◆ **What needs to be done**
Reproduce word for word everything from the first of the lines below down through the line containing "illano en el pasaje Palafox donde nunca…", leaving the pictures out of your answer.

* * *

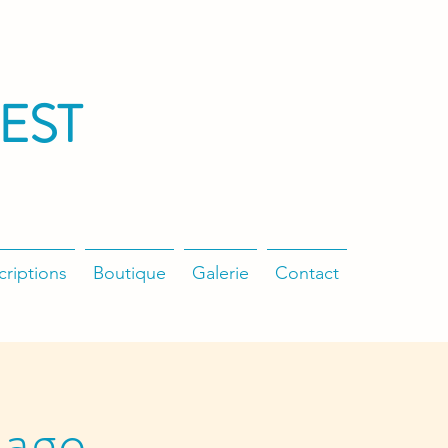
EST
criptions
Boutique
Galerie
Contact
nage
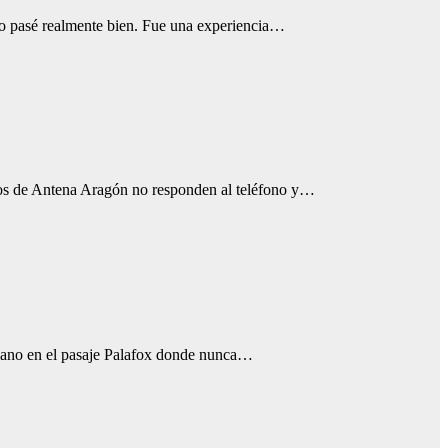
lo pasé realmente bien. Fue una experiencia…
nos de Antena Aragón no responden al teléfono y…
illano en el pasaje Palafox donde nunca…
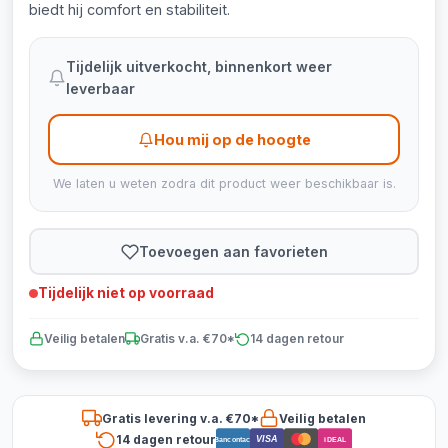
biedt hij comfort en stabiliteit.
Tijdelijk uitverkocht, binnenkort weer
leverbaar
Hou mij op de hoogte
We laten u weten zodra dit product weer beschikbaar is.
Toevoegen aan favorieten
Tijdelijk niet op voorraad
Veilig betalen
Gratis v.a. €70*
14 dagen retour
Gratis levering v.a. €70*
Veilig betalen
14 dagen retour
VISA
Bancontact
iDEAL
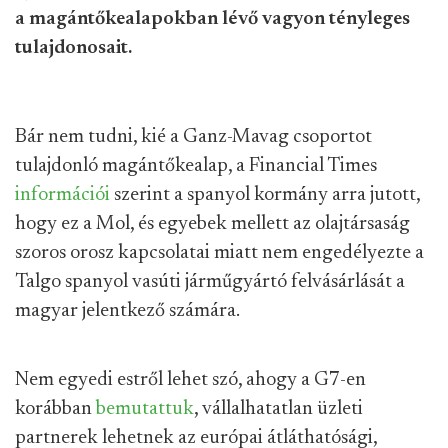
a magántőkealapokban lévő vagyon tényleges
tulajdonosait.
Bár nem tudni, kié a Ganz-Mavag csoportot
tulajdonló magántőkealap, a Financial Times
információi
szerint a spanyol kormány arra jutott,
hogy ez a Mol, és egyebek mellett az olajtársaság
szoros orosz kapcsolatai miatt nem engedélyezte a
Talgo spanyol vasúti járműgyártó felvásárlását a
magyar jelentkező számára.
Nem egyedi estről lehet szó, ahogy a G7-en
korábban
bemutattuk
, vállalhatatlan üzleti
partnerek lehetnek az európai átláthatósági,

* * *

◆ **Response area**
EST
criptions
Boutique
Galerie
Contact
nage
lo pasé realmente bien. Fue una experiencia…
nos de Antena Aragón no responden al teléfono y…
illano en el pasaje Palafox donde nunca…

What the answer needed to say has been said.